[Material for this task — start]

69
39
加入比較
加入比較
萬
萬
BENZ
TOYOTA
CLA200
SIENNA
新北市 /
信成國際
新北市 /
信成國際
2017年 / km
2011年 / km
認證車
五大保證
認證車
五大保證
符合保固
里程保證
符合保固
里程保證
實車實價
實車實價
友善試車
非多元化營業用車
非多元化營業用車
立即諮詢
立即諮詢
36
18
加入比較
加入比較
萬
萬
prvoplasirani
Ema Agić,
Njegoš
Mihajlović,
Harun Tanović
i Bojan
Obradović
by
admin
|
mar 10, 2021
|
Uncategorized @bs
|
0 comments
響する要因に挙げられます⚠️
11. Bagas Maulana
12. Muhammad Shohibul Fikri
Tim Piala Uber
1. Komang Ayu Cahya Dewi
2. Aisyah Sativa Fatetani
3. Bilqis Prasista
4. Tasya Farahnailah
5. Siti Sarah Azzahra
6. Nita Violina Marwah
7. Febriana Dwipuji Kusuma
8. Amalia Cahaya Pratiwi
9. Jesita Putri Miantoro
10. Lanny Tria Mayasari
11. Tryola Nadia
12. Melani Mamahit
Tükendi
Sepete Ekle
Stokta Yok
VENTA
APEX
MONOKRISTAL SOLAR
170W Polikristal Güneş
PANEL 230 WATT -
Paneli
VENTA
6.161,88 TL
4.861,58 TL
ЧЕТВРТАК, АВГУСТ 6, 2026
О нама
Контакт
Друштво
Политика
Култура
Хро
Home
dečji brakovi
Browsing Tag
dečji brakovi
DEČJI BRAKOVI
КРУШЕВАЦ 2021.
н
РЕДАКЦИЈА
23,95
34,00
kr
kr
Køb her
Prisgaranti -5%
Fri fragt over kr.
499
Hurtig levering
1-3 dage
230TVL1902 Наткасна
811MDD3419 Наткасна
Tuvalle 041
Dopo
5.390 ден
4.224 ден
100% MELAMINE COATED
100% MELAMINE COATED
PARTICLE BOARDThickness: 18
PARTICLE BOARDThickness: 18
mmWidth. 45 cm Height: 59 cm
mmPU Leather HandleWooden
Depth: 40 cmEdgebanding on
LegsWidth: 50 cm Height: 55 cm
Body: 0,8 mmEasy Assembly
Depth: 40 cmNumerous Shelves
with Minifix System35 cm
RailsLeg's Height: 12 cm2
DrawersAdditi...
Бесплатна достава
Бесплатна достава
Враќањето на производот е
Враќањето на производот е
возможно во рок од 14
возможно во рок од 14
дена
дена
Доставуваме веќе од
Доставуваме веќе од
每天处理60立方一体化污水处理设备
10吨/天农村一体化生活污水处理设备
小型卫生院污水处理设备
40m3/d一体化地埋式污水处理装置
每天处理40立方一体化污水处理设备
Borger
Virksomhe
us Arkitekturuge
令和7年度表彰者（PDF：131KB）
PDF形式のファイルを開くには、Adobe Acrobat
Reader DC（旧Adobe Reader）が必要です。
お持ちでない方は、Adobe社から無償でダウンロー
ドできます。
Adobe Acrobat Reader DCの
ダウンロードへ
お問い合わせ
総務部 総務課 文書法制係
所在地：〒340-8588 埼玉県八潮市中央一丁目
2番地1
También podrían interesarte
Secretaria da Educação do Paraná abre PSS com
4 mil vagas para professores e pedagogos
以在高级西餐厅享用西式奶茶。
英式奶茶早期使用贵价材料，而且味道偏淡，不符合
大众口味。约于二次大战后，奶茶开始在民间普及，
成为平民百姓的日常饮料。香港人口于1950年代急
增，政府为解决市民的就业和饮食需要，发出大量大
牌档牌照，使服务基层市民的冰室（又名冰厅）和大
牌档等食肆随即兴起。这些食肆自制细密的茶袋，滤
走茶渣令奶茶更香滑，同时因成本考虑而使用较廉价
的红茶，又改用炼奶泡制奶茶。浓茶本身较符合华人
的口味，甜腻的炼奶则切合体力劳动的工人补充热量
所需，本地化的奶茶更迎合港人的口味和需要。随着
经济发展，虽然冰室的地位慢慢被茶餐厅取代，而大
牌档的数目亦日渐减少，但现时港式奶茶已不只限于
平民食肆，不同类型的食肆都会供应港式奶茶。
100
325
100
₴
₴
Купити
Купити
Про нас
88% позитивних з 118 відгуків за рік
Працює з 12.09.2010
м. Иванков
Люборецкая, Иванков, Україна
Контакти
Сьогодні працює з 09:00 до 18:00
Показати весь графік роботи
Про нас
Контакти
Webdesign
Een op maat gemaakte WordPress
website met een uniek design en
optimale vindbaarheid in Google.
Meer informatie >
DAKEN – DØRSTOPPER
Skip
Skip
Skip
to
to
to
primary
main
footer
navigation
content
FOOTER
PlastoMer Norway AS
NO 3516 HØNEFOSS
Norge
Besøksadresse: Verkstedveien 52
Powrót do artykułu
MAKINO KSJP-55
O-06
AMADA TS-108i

[Material for this task — finish]

(Exercise directions) Extract every line of text in the listing above and reproduce each one character for character, in the same order.

(Exercise response)
69
39
加入比較
加入比較
萬
萬
BENZ
TOYOTA
CLA200
SIENNA
新北市 /
信成國際
新北市 /
信成國際
2017年 / km
2011年 / km
認證車
五大保證
認證車
五大保證
符合保固
里程保證
符合保固
里程保證
實車實價
實車實價
友善試車
非多元化營業用車
非多元化營業用車
立即諮詢
立即諮詢
36
18
加入比較
加入比較
萬
萬
prvoplasirani
Ema Agić,
Njegoš
Mihajlović,
Harun Tanović
i Bojan
Obradović
by
admin
|
mar 10, 2021
|
Uncategorized @bs
|
0 comments
響する要因に挙げられます⚠️
11. Bagas Maulana
12. Muhammad Shohibul Fikri
Tim Piala Uber
1. Komang Ayu Cahya Dewi
2. Aisyah Sativa Fatetani
3. Bilqis Prasista
4. Tasya Farahnailah
5. Siti Sarah Azzahra
6. Nita Violina Marwah
7. Febriana Dwipuji Kusuma
8. Amalia Cahaya Pratiwi
9. Jesita Putri Miantoro
10. Lanny Tria Mayasari
11. Tryola Nadia
12. Melani Mamahit
Tükendi
Sepete Ekle
Stokta Yok
VENTA
APEX
MONOKRISTAL SOLAR
170W Polikristal Güneş
PANEL 230 WATT -
Paneli
VENTA
6.161,88 TL
4.861,58 TL
ЧЕТВРТАК, АВГУСТ 6, 2026
О нама
Контакт
Друштво
Политика
Култура
Хро
Home
dečji brakovi
Browsing Tag
dečji brakovi
DEČJI BRAKOVI
КРУШЕВАЦ 2021.
н
РЕДАКЦИЈА
23,95
34,00
kr
kr
Køb her
Prisgaranti -5%
Fri fragt over kr.
499
Hurtig levering
1-3 dage
230TVL1902 Наткасна
811MDD3419 Наткасна
Tuvalle 041
Dopo
5.390 ден
4.224 ден
100% MELAMINE COATED
100% MELAMINE COATED
PARTICLE BOARDThickness: 18
PARTICLE BOARDThickness: 18
mmWidth. 45 cm Height: 59 cm
mmPU Leather HandleWooden
Depth: 40 cmEdgebanding on
LegsWidth: 50 cm Height: 55 cm
Body: 0,8 mmEasy Assembly
Depth: 40 cmNumerous Shelves
with Minifix System35 cm
RailsLeg's Height: 12 cm2
DrawersAdditi...
Бесплатна достава
Бесплатна достава
Враќањето на производот е
Враќањето на производот е
возможно во рок од 14
возможно во рок од 14
дена
дена
Доставуваме веќе од
Доставуваме веќе од
每天处理60立方一体化污水处理设备
10吨/天农村一体化生活污水处理设备
小型卫生院污水处理设备
40m3/d一体化地埋式污水处理装置
每天处理40立方一体化污水处理设备
Borger
Virksomhe
us Arkitekturuge
令和7年度表彰者（PDF：131KB）
PDF形式のファイルを開くには、Adobe Acrobat
Reader DC（旧Adobe Reader）が必要です。
お持ちでない方は、Adobe社から無償でダウンロー
ドできます。
Adobe Acrobat Reader DCの
ダウンロードへ
お問い合わせ
総務部 総務課 文書法制係
所在地：〒340-8588 埼玉県八潮市中央一丁目
2番地1
También podrían interesarte
Secretaria da Educação do Paraná abre PSS com
4 mil vagas para professores e pedagogos
以在高级西餐厅享用西式奶茶。
英式奶茶早期使用贵价材料，而且味道偏淡，不符合
大众口味。约于二次大战后，奶茶开始在民间普及，
成为平民百姓的日常饮料。香港人口于1950年代急
增，政府为解决市民的就业和饮食需要，发出大量大
牌档牌照，使服务基层市民的冰室（又名冰厅）和大
牌档等食肆随即兴起。这些食肆自制细密的茶袋，滤
走茶渣令奶茶更香滑，同时因成本考虑而使用较廉价
的红茶，又改用炼奶泡制奶茶。浓茶本身较符合华人
的口味，甜腻的炼奶则切合体力劳动的工人补充热量
所需，本地化的奶茶更迎合港人的口味和需要。随着
经济发展，虽然冰室的地位慢慢被茶餐厅取代，而大
牌档的数目亦日渐减少，但现时港式奶茶已不只限于
平民食肆，不同类型的食肆都会供应港式奶茶。
100
325
100
₴
₴
Купити
Купити
Про нас
88% позитивних з 118 відгуків за рік
Працює з 12.09.2010
м. Иванков
Люборецкая, Иванков, Україна
Контакти
Сьогодні працює з 09:00 до 18:00
Показати весь графік роботи
Про нас
Контакти
Webdesign
Een op maat gemaakte WordPress
website met een uniek design en
optimale vindbaarheid in Google.
Meer informatie >
DAKEN – DØRSTOPPER
Skip
Skip
Skip
to
to
to
primary
main
footer
navigation
content
FOOTER
PlastoMer Norway AS
NO 3516 HØNEFOSS
Norge
Besøksadresse: Verkstedveien 52
Powrót do artykułu
MAKINO KSJP-55
O-06
AMADA TS-108i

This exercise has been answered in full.